HDL subfractions distribution in renal transplant recipients: Lack of evidence of a reduction of HDL2 particles
- Autori: Barbagallo, C.; Averna, M.; Sparacino, V.; Cefalu', A.; Caputo, F.; Noto, D.; Verghi, F.; Notarbartolo, A.
- Anno di pubblicazione: 1996
- Tipologia: Articolo in rivista (Articolo in rivista)

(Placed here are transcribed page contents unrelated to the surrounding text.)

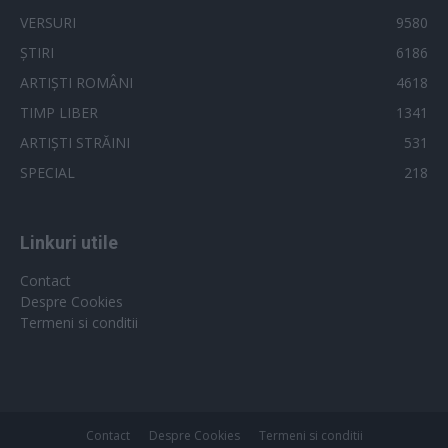
VERSURI
9580
ȘTIRI
6186
ARTIȘTI ROMÂNI
4618
TIMP LIBER
1341
ARTIȘTI STRĂINI
531
SPECIAL
218
Linkuri utile
Contact
Despre Cookies
Termeni si conditii
Contact
Despre Cookies
Termeni si conditii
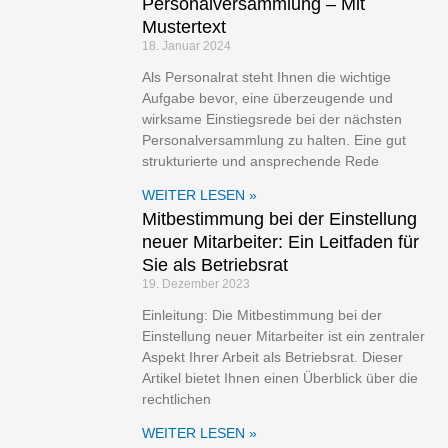
Personalversammlung – Mit
Mustertext
18. Januar 2024
Als Personalrat steht Ihnen die wichtige
Aufgabe bevor, eine überzeugende und
wirksame Einstiegsrede bei der nächsten
Personalversammlung zu halten. Eine gut
strukturierte und ansprechende Rede
WEITER LESEN »
Mitbestimmung bei der Einstellung
neuer Mitarbeiter: Ein Leitfaden für
Sie als Betriebsrat
19. Dezember 2023
Einleitung: Die Mitbestimmung bei der
Einstellung neuer Mitarbeiter ist ein zentraler
Aspekt Ihrer Arbeit als Betriebsrat. Dieser
Artikel bietet Ihnen einen Überblick über die
rechtlichen
WEITER LESEN »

- Parole Chiave: HDL; Lipoproteins; Renal transplant recipients; Nephrology
- OA Link: http://hdl.handle.net/10447/205218
Since the high rate of cardiovascular disease in renal transplant recipients, alterations of lipoprotein profile in such patients were extensively evaluated, but the HDL subclass profile was not completely clarified. Renal transplant recipients usually show normal to high plasma levels of HDL cholesterol, even if some investigations suggested a persistence of low HDL2 levels: this was not useful in terms of cardiovascular protection. We designed this study in order to evaluate HDL subfractions distribution in renal transplant recipients. We studied 55 renal transplant recipients, treated with prednisone, azathioprine and/or cyclosporine, and 34 healthy normolipidemics as controls. In all subjects cholesterol, triglycerides, LDL cholesterol, HDL cholesterol, apolipoproteins A-I and B levels and HDL subfractions, as determined by nondenaturing polyacrylamide gradient gel electrophoresis, were assayed. Renal transplant recipients had cholesterol, triglycerides, LDL cholesterol and apolipoproteins A-I and B levels significantly higher than controls; HDL cholesterol levels were slightly, but not significantly, increased in comparison with controls (respectively 51.1 ± 15.5 and 46.1 ± 10.8 mg/dl). Multivariate analysis showed that only the time since transplantation was significantly associated with HDL cholesterol levels. When HDL subfractions were analyzed, renal transplant recipients presented significantly lower levels of HDL(3a), and HDL(3b) and, in males, higher levels of HDL(2b) than controls. HDL cholesterol levels were positively correlated with HDL(2b) levels in both renal transplant recipients and controls, and negatively correlated with HDL(3b) in controls. In conclusion, in renal transplant recipients, we failed to demonstrate any decrease of HDL2 particles. On the basis of a nonatherogenic HDL profile, we suggest that the increased cardiovascular risk in renal transplant recipients might be accounted for by other risk factors.